* _提示された抜粋_
◇ ◇ ◇ ◇ ◇
2023年8月18日
*下記の日本語文書は参考のための仮翻訳で、正文は英文です。
バイデン大統領は、日本の岸田文雄首相と韓国の尹錫悦大統領をキャンプ・デービッドに迎え、歴史的な3カ国首脳会談を開催した。これは、日米韓の首脳が単独で集った初の会談であり、バイデン・ハリス政権がキャンプ・デービッドで開催した初の首脳会談でもある。3人の首脳は、日米韓3カ国協力の新たな時代の幕を開けるとともに、この協力が、3カ国の国民、インド太平洋地域、そして世界の安全と繁栄を促進することを改めて確認した。
本ファクトシートは、日米韓の新たな共同作業計画に加え、首脳会談で確認あるいは再確認された合意事項の概要を説明するものである。
ハイレベルの3カ国協議
本日開催された3カ国首脳会談は、この1年2カ月で、バイデン大統領、岸田首相、尹大統領による4回目の会談となる。これは、日米韓の外務・防衛担当閣僚、国家安全保障担当補佐官など政府高官の間で開かれた数々の会合の集大成にあたる。本日、3人の首脳は、3カ国によるハイレベルの定例協議の開催が極めて重要であることを再確認した。
- 協議へのコミットメント:首脳3人は、3カ国の共通の利益と安全に影響を与える域内課題、挑発、脅威に対応するため、各々の政府が迅速な形で互いに協議していくと表明した。
- 年次首脳会談:3カ国首脳は、キャンプ・デービッドの首脳会談で生まれた機運を盛り上げ、少なくとも年に一度対面で会合を行うと決定した。会談において3カ国首脳は、さまざまな戦略地政学的課題への評価を共有し、さらなる3カ国協力に向けた機会を協議していく。
- 外務・防衛・商務産業担当閣僚および国家安全保障担当補佐官による年次会合:少なくとも年に一度、米国、日本、韓国の外務担当閣僚、防衛担当閣僚、商業産業担当閣僚、国家安全保障担当補佐官が集まり会合を行う。この個別の年次会合の開催義務は3カ国が持ち回りし、全ての会合は複数の領域にまたがる3カ国の関係強化に重点を置く。また、3カ国は財務担当閣僚による初の会合も開催する。
- 3カ国インド太平洋年次ダイアローグ:首脳3人は、それぞれの政府が次官補レベルによるインド太平洋ダイアローグを立ち上げることを決定した。特に東南アジア諸国と太平洋島しょ国とのパートナーシップに焦点を当てた、3カ国のインド太平洋への取り組み策の導入に特化する。
◇ ◇ ◇ ◇ ◇
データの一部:
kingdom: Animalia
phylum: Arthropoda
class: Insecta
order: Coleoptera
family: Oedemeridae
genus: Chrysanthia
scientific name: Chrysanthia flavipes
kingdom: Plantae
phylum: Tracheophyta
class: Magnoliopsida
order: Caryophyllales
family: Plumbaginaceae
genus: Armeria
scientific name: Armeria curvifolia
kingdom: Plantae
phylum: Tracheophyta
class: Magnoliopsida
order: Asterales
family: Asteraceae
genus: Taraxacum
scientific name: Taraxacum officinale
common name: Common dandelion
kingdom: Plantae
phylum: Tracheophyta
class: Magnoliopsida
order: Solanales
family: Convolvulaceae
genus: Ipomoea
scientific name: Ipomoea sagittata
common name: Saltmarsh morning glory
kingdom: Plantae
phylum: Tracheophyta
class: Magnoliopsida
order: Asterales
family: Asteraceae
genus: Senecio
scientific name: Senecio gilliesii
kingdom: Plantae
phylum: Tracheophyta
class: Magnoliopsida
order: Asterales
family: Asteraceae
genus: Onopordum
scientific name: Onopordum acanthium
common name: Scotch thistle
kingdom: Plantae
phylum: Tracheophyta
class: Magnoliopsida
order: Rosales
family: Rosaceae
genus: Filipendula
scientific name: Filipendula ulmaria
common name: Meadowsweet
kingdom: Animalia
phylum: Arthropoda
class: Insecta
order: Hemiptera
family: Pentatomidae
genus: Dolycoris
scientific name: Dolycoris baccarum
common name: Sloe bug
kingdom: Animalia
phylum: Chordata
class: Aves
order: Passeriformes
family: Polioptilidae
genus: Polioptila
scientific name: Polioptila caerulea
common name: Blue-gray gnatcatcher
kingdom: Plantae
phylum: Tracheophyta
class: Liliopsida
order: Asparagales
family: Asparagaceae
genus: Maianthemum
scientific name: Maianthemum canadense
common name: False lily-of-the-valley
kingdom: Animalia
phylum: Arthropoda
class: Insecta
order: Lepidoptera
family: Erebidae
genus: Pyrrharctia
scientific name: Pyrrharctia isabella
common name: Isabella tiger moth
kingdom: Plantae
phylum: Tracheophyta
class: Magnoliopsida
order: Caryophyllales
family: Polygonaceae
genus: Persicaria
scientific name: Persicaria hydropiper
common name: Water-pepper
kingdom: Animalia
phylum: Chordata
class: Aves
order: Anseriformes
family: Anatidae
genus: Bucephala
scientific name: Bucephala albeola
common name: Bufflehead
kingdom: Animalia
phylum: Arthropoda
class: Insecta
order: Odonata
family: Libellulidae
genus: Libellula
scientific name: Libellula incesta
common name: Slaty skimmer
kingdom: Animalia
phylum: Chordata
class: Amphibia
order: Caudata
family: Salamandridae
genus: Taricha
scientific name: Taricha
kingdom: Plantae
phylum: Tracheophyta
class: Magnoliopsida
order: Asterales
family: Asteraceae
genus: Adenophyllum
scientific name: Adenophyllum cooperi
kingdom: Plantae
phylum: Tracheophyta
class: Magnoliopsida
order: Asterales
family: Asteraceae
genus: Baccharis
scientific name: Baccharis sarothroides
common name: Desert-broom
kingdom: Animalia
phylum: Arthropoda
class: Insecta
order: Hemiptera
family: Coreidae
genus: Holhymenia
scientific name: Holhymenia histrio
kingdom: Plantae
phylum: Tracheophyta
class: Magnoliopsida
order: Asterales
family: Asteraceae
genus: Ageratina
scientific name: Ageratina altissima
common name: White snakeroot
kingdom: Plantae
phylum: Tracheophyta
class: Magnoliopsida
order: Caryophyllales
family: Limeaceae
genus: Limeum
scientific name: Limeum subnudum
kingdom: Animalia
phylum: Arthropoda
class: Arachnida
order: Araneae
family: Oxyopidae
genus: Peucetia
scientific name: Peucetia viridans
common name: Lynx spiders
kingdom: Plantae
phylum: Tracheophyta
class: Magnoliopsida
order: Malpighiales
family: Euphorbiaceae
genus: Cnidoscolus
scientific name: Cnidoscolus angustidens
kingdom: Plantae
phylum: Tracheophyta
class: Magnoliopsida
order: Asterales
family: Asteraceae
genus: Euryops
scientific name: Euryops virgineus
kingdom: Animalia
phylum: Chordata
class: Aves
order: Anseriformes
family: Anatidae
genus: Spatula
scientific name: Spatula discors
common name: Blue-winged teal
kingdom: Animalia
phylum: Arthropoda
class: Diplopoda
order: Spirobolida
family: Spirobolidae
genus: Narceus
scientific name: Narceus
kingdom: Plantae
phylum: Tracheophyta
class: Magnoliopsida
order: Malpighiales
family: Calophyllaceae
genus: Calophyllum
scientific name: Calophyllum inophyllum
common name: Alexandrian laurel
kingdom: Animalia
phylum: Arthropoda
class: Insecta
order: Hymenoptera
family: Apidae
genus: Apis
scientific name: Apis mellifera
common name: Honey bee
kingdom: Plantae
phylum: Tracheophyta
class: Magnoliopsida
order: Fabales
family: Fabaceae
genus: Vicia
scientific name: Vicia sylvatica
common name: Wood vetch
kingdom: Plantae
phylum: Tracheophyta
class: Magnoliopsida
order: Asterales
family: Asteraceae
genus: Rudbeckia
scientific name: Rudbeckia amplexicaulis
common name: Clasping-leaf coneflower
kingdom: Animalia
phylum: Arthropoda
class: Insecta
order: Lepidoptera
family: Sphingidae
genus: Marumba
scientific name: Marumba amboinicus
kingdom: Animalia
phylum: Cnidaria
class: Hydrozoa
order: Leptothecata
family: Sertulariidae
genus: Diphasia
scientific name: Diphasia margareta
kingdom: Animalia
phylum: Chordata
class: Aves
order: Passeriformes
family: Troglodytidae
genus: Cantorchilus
◇ ◇ ◇ ◇ ◇
* _課題の指示_
上に示した日米韓首脳会談のファクトシートを、最後の文の次から書き継ぎなさい。

* _課題の結果_
安全保障協力の強化
米国、日本、韓国は、3カ国による防衛訓練の拡大、情報共有の向上、北朝鮮のミサイル脅威への対抗を含む弾道ミサイル防衛協力の拡大などを通じて、3カ国の安全保障協力体制をさらに強化していく。首脳3人は、北朝鮮の脅威に対する3カ国の対応力の強化に寄与する防衛訓練の定例化、海上阻止訓練と海賊対処演習の再開、災害救助や人道支援などの分野で3カ国協力の拡大を目指す現在の進展を確認した。
- 複数年にわたる3カ国訓練計画:2023年6月のシャングリラ会合における防衛担当大臣の合意事項および先ごろ開催された弾道ミサイルに対する3カ国の防衛訓練と対潜水艦戦訓練の成功を土台とし、米国、日本、韓国は、名称を付けた、多領域にわたる合同年次訓練を含む複数年の3カ国防衛枠組みを決定した。この枠組みは、前例のないレベルで3カ国防衛協力を構成するものとなる。
- 弾道ミサイル防衛協力の強化:米国、日本、韓国は、昨年のプノンペンでの3カ国首脳によるコミットメントを踏まえ、北朝鮮によるミサイルの発射や探知の検証を向上させるミサイル警戒データをリアルタイムで交換するデータ共有メカニズムを稼働させる決定を確認した。首脳3人は、このメカニズムを2023年末までに運用していくことを約束した。この協力は、日米韓のデータ共有を強化し、インド太平洋全域で平和と安定に寄与する3カ国の拡大能力の確立を可能にする。
- 北朝鮮のサイバー活動に関する3カ国ワーキンググループ:米国、日本、韓国は、北朝鮮の不法な収入獲得と悪意あるサイバー活動に対抗する取り組みを連携させるため、各国の関係省庁から構成される北朝鮮サイバー活動に関する3カ国ワーキンググループを新たに立ち上げることを決めた。ワーキンググループは、情報共有、北朝鮮の暗号資産の使用・窃盗・ロンダリングへの対応連携、北朝鮮によるIT労働者を利用した外交と産業的関与による収入獲得への対処、悪意あるサイバー活動家による妨害活動の阻止に重点的に取り組む。
- 情報共有と連携の拡大:首脳3人は、2014年の日米韓情報共有に関する取り決めとそれぞれの2国間軍事情報包括保護協定(GSOMIA)の活用を含む、情報共有の拡大の重要性を確認した。米国、日本、韓国は、既存の機密通信ラインを活用し、それぞれの通信チャンネルの構築と制度化を継続して図っていく。
- 外部からの情報操作への対抗:増加する外部からの情報操作による脅威と監視技術の悪用を認識し、米国、日本、韓国は、偽情報に対抗する取り組みを連携させる対策を協議していく。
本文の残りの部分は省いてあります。